YOUR INSTRUCTIONS →
Copy each line below that includes "front".

RECORDS FOR THE TASK START

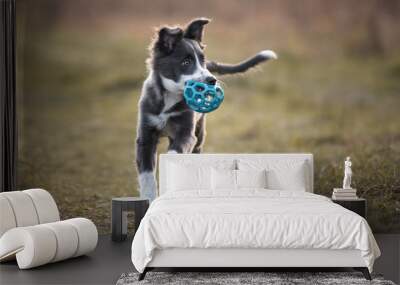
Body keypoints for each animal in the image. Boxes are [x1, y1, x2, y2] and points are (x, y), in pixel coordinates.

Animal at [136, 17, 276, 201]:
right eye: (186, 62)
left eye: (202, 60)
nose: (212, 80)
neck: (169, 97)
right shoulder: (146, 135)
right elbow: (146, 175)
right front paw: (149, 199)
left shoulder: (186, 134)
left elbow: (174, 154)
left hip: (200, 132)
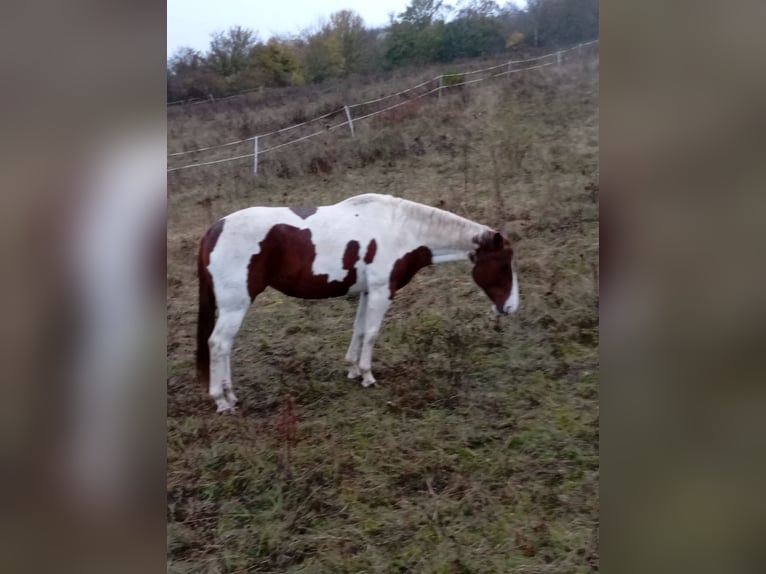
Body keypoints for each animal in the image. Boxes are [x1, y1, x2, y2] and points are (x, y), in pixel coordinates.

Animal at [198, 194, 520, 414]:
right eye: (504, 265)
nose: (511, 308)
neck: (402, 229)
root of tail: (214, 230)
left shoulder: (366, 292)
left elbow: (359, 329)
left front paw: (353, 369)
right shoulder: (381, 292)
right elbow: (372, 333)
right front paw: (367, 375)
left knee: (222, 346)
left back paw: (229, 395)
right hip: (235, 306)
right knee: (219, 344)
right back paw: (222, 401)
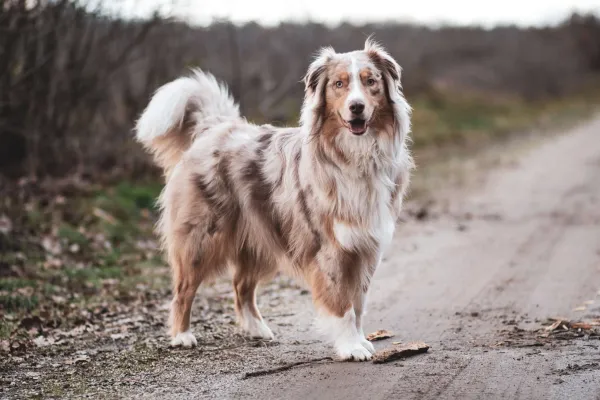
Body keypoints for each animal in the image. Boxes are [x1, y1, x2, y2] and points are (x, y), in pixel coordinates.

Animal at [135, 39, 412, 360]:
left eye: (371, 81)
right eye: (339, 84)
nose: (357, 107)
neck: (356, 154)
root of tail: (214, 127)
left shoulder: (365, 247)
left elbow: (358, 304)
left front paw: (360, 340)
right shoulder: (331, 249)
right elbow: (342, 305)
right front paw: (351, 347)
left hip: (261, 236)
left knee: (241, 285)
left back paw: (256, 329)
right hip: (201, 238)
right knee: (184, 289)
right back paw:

RECORDS FOR THE TASK END

EXERCISE SOLUTION →
right front paw: (149, 199)
left front paw: (353, 369)
right front paw: (367, 375)
left front paw: (360, 340)
right front paw: (351, 347)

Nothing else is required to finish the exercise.